▶ Exercise aim
Tally the lines in the records that contain the string "mmHg", and reply with the number alone.

▶ Entries shown
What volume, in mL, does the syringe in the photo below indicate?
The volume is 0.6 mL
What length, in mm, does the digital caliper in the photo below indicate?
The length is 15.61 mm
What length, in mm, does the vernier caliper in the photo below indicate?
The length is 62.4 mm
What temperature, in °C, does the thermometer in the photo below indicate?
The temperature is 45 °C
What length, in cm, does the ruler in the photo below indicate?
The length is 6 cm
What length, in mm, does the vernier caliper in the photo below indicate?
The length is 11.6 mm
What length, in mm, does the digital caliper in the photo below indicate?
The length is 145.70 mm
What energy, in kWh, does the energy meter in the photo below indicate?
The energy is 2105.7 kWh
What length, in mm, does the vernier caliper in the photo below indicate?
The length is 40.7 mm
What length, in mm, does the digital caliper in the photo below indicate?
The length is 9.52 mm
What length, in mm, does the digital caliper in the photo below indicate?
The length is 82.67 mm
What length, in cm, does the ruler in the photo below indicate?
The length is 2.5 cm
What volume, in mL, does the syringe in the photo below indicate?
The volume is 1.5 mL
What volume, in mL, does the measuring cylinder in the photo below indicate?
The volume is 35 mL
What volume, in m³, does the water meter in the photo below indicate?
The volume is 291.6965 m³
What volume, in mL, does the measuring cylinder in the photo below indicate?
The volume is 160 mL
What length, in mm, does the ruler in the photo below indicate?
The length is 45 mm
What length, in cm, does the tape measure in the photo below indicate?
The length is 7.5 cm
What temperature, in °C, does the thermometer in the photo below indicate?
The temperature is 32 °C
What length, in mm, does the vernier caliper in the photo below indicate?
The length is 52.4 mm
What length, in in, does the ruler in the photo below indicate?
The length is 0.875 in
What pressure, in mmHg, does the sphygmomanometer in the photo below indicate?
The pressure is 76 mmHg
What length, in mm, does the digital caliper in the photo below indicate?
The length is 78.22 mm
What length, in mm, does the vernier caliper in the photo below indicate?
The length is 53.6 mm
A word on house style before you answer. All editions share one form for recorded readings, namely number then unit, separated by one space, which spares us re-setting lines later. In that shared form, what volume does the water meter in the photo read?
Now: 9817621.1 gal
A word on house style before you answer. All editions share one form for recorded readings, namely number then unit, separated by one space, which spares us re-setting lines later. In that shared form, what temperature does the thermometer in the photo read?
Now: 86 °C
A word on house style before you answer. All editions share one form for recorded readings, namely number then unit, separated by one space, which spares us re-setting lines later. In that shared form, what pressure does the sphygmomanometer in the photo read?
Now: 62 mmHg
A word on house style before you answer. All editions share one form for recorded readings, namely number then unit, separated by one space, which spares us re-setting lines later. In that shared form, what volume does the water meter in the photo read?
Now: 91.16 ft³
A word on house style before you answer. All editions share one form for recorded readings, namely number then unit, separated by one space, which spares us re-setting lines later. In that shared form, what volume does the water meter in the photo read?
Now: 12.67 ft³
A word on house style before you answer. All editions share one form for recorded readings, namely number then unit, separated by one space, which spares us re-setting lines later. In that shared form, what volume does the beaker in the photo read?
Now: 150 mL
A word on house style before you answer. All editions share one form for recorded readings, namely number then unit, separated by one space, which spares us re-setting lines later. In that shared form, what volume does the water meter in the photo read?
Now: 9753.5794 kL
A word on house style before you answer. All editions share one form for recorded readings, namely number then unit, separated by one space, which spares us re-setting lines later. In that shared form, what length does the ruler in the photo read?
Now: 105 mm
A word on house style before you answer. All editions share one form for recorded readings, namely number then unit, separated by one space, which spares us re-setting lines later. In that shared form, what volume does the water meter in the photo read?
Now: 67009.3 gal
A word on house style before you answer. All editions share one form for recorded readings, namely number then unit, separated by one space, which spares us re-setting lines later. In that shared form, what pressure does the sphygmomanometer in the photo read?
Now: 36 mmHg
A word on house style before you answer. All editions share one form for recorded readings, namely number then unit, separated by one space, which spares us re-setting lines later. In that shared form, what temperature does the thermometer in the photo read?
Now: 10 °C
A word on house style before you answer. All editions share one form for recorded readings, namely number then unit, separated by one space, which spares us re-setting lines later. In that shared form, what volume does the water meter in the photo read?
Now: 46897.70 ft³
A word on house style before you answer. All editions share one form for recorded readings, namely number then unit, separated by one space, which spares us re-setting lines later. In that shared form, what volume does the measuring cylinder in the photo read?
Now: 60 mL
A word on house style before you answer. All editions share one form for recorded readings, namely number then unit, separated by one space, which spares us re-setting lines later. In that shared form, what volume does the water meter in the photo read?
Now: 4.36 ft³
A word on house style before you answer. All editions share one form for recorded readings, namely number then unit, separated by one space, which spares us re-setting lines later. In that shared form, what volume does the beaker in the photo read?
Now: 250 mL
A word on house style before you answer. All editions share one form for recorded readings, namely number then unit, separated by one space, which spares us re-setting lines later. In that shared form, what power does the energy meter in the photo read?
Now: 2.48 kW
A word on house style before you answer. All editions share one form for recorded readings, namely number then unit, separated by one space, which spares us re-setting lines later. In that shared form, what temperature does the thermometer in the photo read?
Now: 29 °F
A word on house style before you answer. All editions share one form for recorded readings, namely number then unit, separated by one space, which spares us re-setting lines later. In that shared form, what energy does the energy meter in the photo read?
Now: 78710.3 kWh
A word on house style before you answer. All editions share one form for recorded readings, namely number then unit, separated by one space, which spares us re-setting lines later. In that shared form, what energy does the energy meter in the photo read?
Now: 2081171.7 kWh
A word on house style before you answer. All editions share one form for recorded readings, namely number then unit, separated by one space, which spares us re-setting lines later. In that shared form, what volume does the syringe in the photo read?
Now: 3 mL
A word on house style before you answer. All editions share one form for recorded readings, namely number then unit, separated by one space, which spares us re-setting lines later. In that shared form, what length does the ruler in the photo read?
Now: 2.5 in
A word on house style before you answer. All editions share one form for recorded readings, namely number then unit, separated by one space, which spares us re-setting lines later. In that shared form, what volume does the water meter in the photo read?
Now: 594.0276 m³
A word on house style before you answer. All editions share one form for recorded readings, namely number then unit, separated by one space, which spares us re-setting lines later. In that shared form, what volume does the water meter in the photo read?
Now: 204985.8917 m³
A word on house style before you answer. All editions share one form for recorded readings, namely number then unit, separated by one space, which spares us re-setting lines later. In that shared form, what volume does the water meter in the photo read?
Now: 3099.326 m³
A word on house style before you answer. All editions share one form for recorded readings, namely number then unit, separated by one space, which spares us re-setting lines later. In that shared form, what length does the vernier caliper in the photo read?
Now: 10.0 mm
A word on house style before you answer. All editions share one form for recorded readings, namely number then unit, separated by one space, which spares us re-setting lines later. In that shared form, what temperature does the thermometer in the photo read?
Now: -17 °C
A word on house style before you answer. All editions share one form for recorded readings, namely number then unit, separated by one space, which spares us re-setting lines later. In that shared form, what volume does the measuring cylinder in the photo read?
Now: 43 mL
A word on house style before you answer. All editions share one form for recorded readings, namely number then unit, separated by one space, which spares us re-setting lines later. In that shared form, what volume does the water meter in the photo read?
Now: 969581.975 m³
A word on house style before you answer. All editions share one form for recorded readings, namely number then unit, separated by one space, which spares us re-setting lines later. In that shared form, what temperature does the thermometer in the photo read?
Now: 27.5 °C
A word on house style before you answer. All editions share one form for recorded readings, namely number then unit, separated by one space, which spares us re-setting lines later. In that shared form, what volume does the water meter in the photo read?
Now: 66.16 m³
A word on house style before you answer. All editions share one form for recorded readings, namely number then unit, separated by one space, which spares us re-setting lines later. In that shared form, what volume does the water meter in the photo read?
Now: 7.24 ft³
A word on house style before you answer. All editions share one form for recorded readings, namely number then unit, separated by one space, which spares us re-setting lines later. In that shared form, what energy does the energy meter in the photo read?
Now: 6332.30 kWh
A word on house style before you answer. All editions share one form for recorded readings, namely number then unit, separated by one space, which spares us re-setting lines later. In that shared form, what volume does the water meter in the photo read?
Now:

▶ Solution
4